> **Input**:
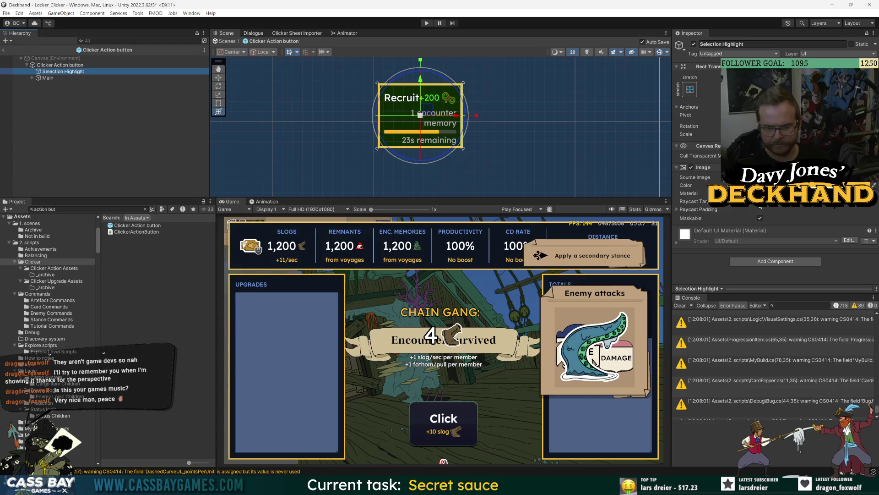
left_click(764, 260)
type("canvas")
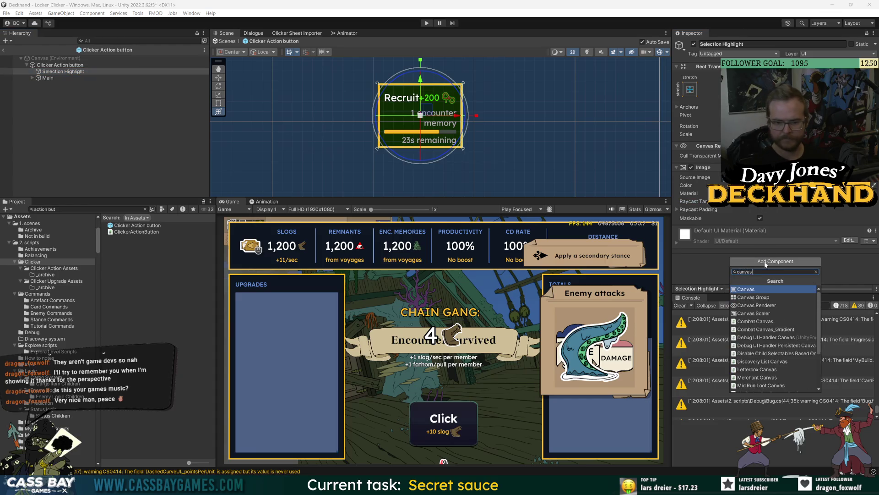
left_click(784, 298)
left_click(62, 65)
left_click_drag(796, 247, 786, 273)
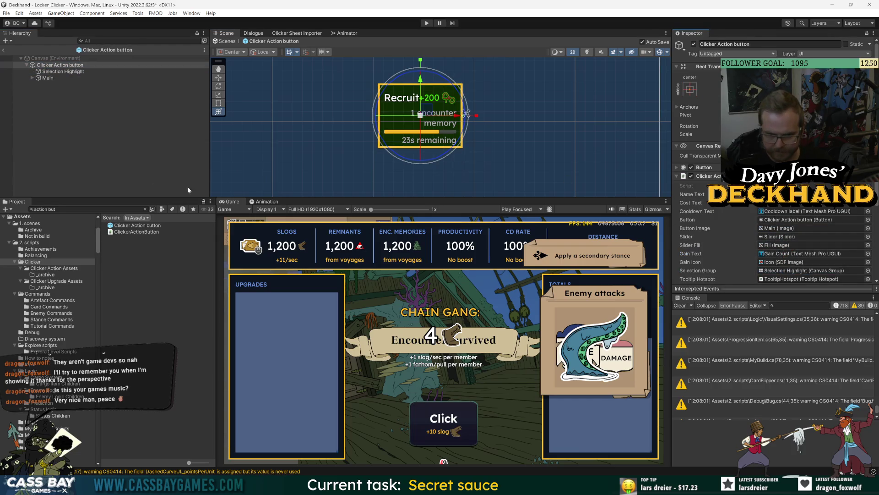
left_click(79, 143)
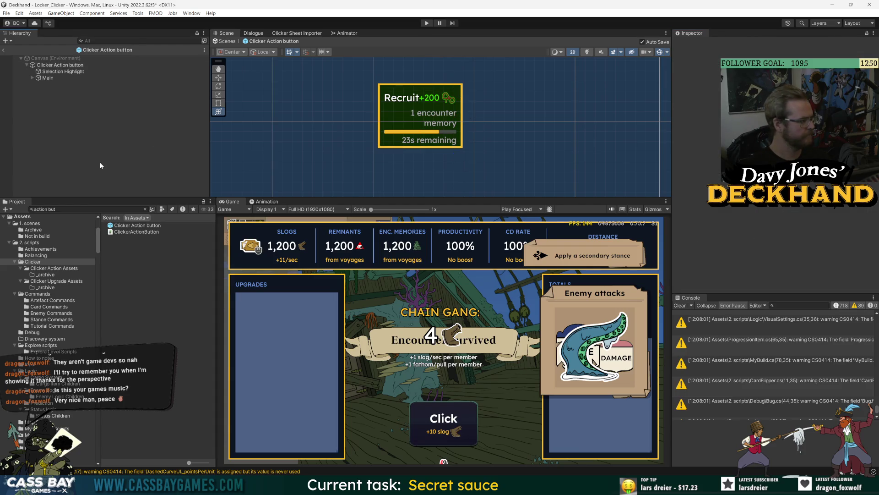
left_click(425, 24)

> **Description of the task**: A faithful reproduction of every entry, with no pictures, is the expected answer.

> **Task result**:
left_click(764, 260)
type("canvas")
left_click(784, 298)
left_click(62, 65)
left_click_drag(796, 247, 786, 273)
left_click(79, 143)
left_click(425, 24)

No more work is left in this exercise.